═══ Reading text
Customs, Excise and Gold Tribunal - Bangalore

Commissioner Of Central Excise, ... vs M/S Mico Ltd., Bangalore on 16 February, 2001

ORDER

Shri S.S. Sekhon, Member(T)

1. This appeal has been filed by the Revenue against the order of Collector of Central Excise, Bangalore wherein after considering the submissions he came to the following findings -

"I have carefully considered their above said arguments. I further find that there is considerable force in their argument also. The day to day transactions are heavy and voluminous and almost more than 2 lakhs numbers are cleared from their factory daily. The goods are counted manually and hence errors do occur. The unit is working under Self Removeal Procedure and they cannot escape from the responsibility of proper accounting of excisable goods. However, as per their own admissions, it is established that there is irregular maintenance of accounts at their factory. In respect of stock difference on the three days, they have stated that the goods have been taken for over checking from the production or from the finished stores and they have not removed from the RG.1 register. However, the plea put forth by them are not convinced. The difference in ie., excess/shortage on the day of verification of stock on 23.8.1994 is more and they have also argued that they had not adjusted the stock a per their stock report on the early three occasions and hence, there is a difference in stock and also/ to manual counting errors and mischief of labourers, etc. However, the investigating authority has not brought out any evidence to prove the clandestine removal but alleged only of assumptions and presumptions. No corroborative evidences such excess purchase and usage of raw materials, power consumption additional consideration received in excess of the invoice are forthcoming to prove the alleged clandestine removal. In case of Shreenath Cement Industries Vs CCE, Jaipur - 1994 (73) ELT 142 (T), the Department has proved the clandestine clearance by way of private raw material account showing much higher quanity than that in the statutory raw material register, excess gunny bags, shortage of accounted for cement, double set of transport documents issued by transport company for non-duty paid cement transporter's statement that they were issued on assessee's directions and the statement of dealers to the effect that they have received cement without the cover of Central Excise documents.
The burden of proof to establish the clandestine removal lies on the Department. The Hon'ble Supreme Court has held that demand of duty cannot be fatened merely on presumption and assumption -1978 (2) ELT J 172 (SC).
The Hon'ble Tribunal has held that in fact clandestine removal is a deliberate and positive act for removal of goods contravention of Excise laws with the object of evading excise duty, therefore, it cannot be presumed but has to be proved and established by the Department with support of evidence rather direct physical evidence or by sufficient circumstantial evidence of 1984 (15) ELT 451 (T) and 1986 (26) ELT 333(T).
The Hon'ble Tribunal also held that there can be no surmises and assumptions as to clandestine removal, rather the Department should make enquiries from other concerned persons to establish clandestine removal. In other words, discrepancy in account books or shortage in stock must be corroborated with supportive evidence as to use of raw materials, the average production of the unit, transportation of goods or destination of the goods (1987 (32) ELT 430 (T), 1989 (39) ELT 118 (T), 1990 (47) ELT 369 (T) and 1989 (39) ELT 655 (T).
══════
═══ Stored data
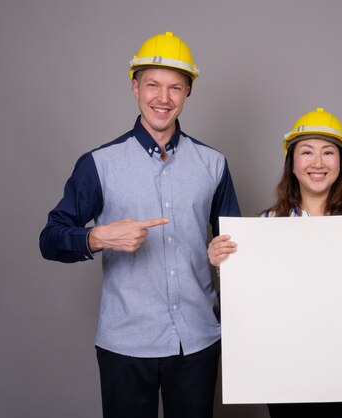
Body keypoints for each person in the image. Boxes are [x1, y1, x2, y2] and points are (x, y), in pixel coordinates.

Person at [40, 32, 241, 418]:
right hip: (126, 345)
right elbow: (49, 238)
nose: (162, 99)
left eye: (175, 88)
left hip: (198, 342)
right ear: (135, 87)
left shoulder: (213, 164)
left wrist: (222, 256)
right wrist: (97, 237)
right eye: (152, 85)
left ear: (187, 93)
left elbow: (236, 248)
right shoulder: (99, 164)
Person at [207, 107, 342, 418]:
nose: (318, 163)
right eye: (307, 152)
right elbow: (250, 302)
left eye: (328, 153)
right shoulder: (266, 225)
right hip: (287, 372)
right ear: (292, 164)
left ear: (341, 162)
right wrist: (224, 265)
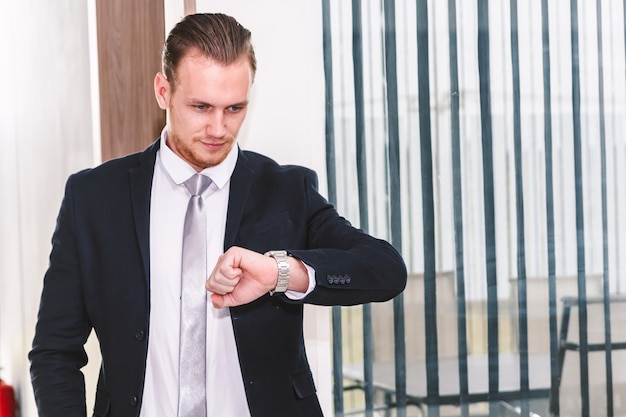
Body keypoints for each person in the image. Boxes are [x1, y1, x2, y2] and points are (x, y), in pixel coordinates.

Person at [29, 12, 407, 417]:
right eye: (201, 106)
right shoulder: (94, 197)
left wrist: (281, 272)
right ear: (163, 91)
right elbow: (55, 350)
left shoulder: (286, 191)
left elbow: (385, 269)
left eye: (234, 108)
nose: (218, 128)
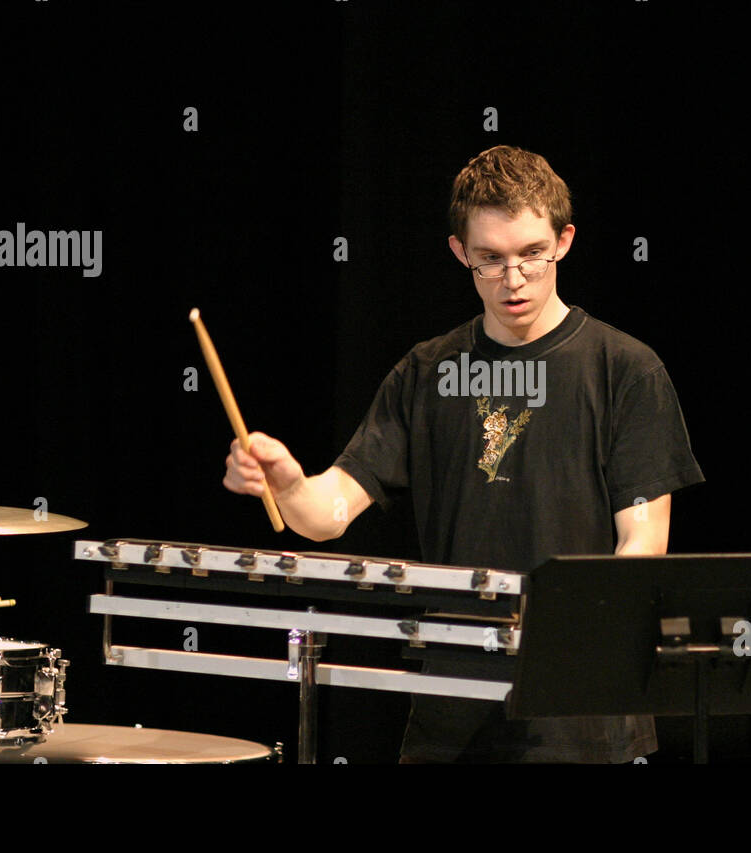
══════
Exercise directions - Continue the excise tribunal order from the point where it stops.

Output for this exercise -
In the instant case, I have not even come across a single evidence to prove the clandestine removal. However, the assessee has accepted their mistake and paid duty amounting to Rs 1,56,749/- on shortages noticed, i.e., on 44 Nos Starters and 7 Nos EPI/Alternators on 23.8.94 as counting errors. I find that the excess and shortages noticed on the three days, i.e. on 5.5.93, 1.8.93 and 2.5.94 cannot form basis for determination of duty liability because the difference was worked out only with reference to their own physical verification and cannot be a basis to arrive at the actual excess or shortage for the purpose of demanding duty in as much as the same were carried forward upto 23.8.94 i.e., upto the day of stock verification by the Departmental Officers. The value arrived at for the excess quantity on average basis is also not correct in as much as there is a separate assessable value for each and every item. In view of the same, I find that the value works out to Rs 5,09,526/- on the excess quantity seized on 23.8.94 based on the price lists filed by the Unit. In view of the above said facts, it is clearly established that M/s MICO Ltd., have contravened the provisions of Central Excise rules, 1944 and they are also liable for penal action. The excess goods valued at Rs 5,09526/- seized on 23.8.94 are liable for confiscation. I also held that M/s MICO Ltd., are eligible for the refund of amount paid in excess of the duty liability for which they have to file a refund application with the jurisdictional Assistant Collector who will process the same as per Sec. 113 of the Central Excise & Salt Act, 1944 without any undue delay."

and confirmed the Central Excise Duty amounting to Rs 1,56,749/- on the shortages of execisable goods noticed on 23.08.1994 from M/s MICO Ltd., Bangalore (Respondent herein-after) under rule 9 (2) of the Central Excise Rules, 1944 read with proviso to Sec 11A of the Central Excise and Salt Act, 1944 and ordered the adjournment of the same against Rs 10,67,177/- debited vide PLA entry number 686 dated 08.10.94 against this demand. He ordered the confiscation of excisable goods found excess on 23.08.94 valued at Rs 5,09,526/- seized at M/s MICO Ltd., not under Rule 173 (Q) and above relief the same on payment of fine of Rs 50,000/- and imposed penalty of Rs 5,000/- under rule 173Q.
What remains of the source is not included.